- **PROBLEM 1**
In the OpenOCD setup notes, which FT2232H port is routed to the K02 JTAG?
- **PROBLEM 2**
Retype the OpenOCD setup notes word for word, everything from "The figure below shows" down to "Debugger 0.10.0+dev-00808-gdea90ae4 (2019-04-28-17:21)".

-- start of SUPPLIED TEXT --

Also, create a launch script (k02.sh) in /build/openocd:

#!/bin/sh

openocd -f tcl/interface/ftdi/darsena.cfg -f tcl/target/kx.cfg

Make sure the script has executable permissions:

$ chmod +x k02.sh

Note: add a -c "bindto <host ip address>" after kx.cfg in your launch script if you plan to use a different machine to launch the IDE / run GDB.

Zadig

We currently rely on Zadig to make changes to our Windows 10 USB driver installation. We are using a dual-port FT2232H. Port A is routed to the FPGA JTAG, and Port B is routed to the K02 JTAG. Therefore, we want to use OpenOCD with Port B to debug the K02.

We're following the Zadig basic usage instructions documented here. Our goal is to replace the FTDI driver on Port B with the Microsoft WinUSB driver, so OpenOCD and libusb can communicate with the FT2232H Port B JTAG controller / device.

The figure below shows our Device Manager before running Zadig. COM5, COM6, and USB Serial Converter A and B represent the drivers for the two FTDI ports.

The next figure is the Zadig application. In order to see our FTDI device, we chose "Options->List All Devices". We selected Interface 1 for Port B. After selecting the device, we clicked "Replace Driver".

The figure below is our Device Manager after running Zadig. You can see that COM6 and USB Serial Converter B disappeared. In its place is "Dual RS232-HS", which represents a WinUSB driver.

Run OpenOCD

We're ready to run openocd, so run the k02.sh script we created earlier (from /build/openocd):

$ ./k02.sh 
Open On-Chip Debugger 0.10.0+dev-00808-gdea90ae4 (2019-04-28-17:21)

-- end of SUPPLIED TEXT --
-- start of EXCERPTED RECORDS --

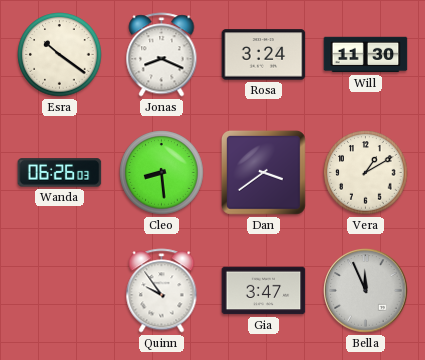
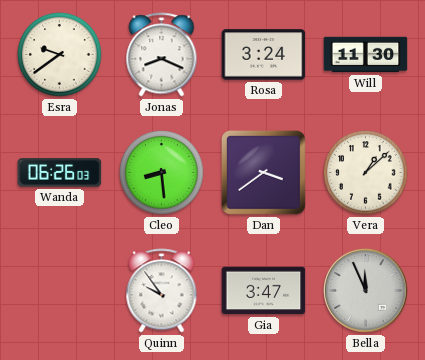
Esra: 10:21 -> 9:39
Vera: 1:10 -> 1:08
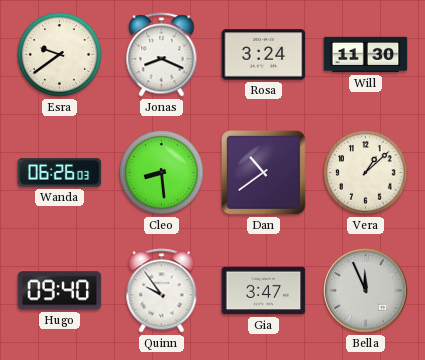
Dan: 3:39 -> 10:39
Hugo: none -> 09:40
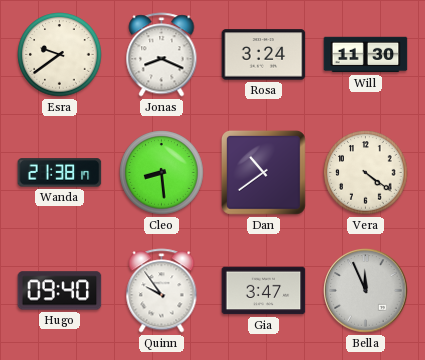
Wanda: 06:26 -> 21:38
Vera: 1:08 -> 4:21
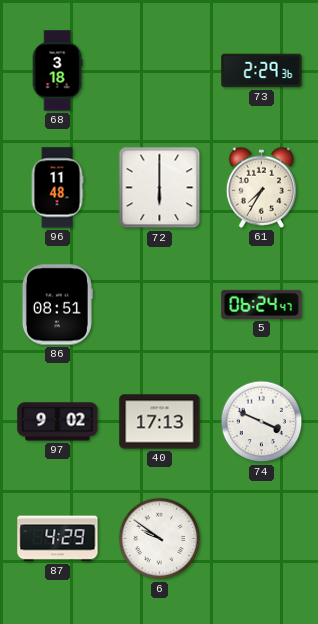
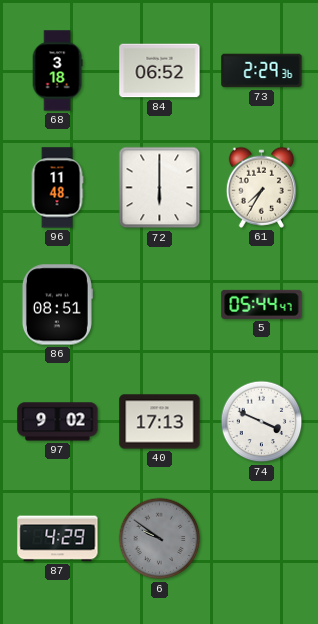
84: none -> 06:52
5: 06:24 -> 05:44
6 dial: white -> grey
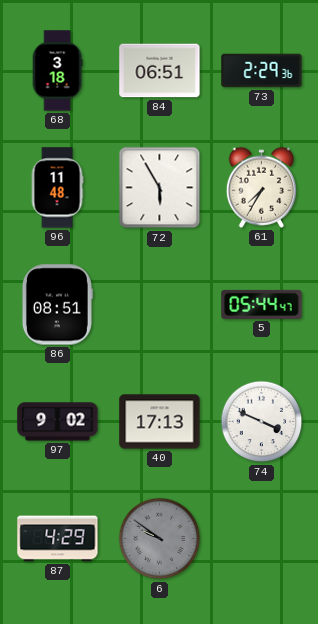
84: 06:52 -> 06:51
72: 6:00 -> 5:55
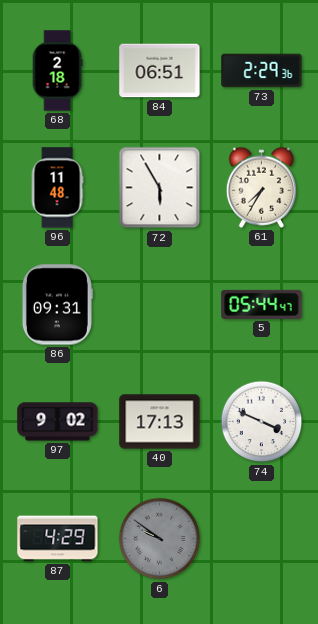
68: 3:18 -> 2:18
86: 08:51 -> 09:31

-- end of EXCERPTED RECORDS --

- **WRITTEN ANSWER 1**
Port B

- **WRITTEN ANSWER 2**
The figure below shows our Device Manager before running Zadig. COM5, COM6, and USB Serial Converter A and B represent the drivers for the two FTDI ports.

The next figure is the Zadig application. In order to see our FTDI device, we chose "Options->List All Devices". We selected Interface 1 for Port B. After selecting the device, we clicked "Replace Driver".

The figure below is our Device Manager after running Zadig. You can see that COM6 and USB Serial Converter B disappeared. In its place is "Dual RS232-HS", which represents a WinUSB driver.

Run OpenOCD

We're ready to run openocd, so run the k02.sh script we created earlier (from /build/openocd):

$ ./k02.sh 
Open On-Chip Debugger 0.10.0+dev-00808-gdea90ae4 (2019-04-28-17:21)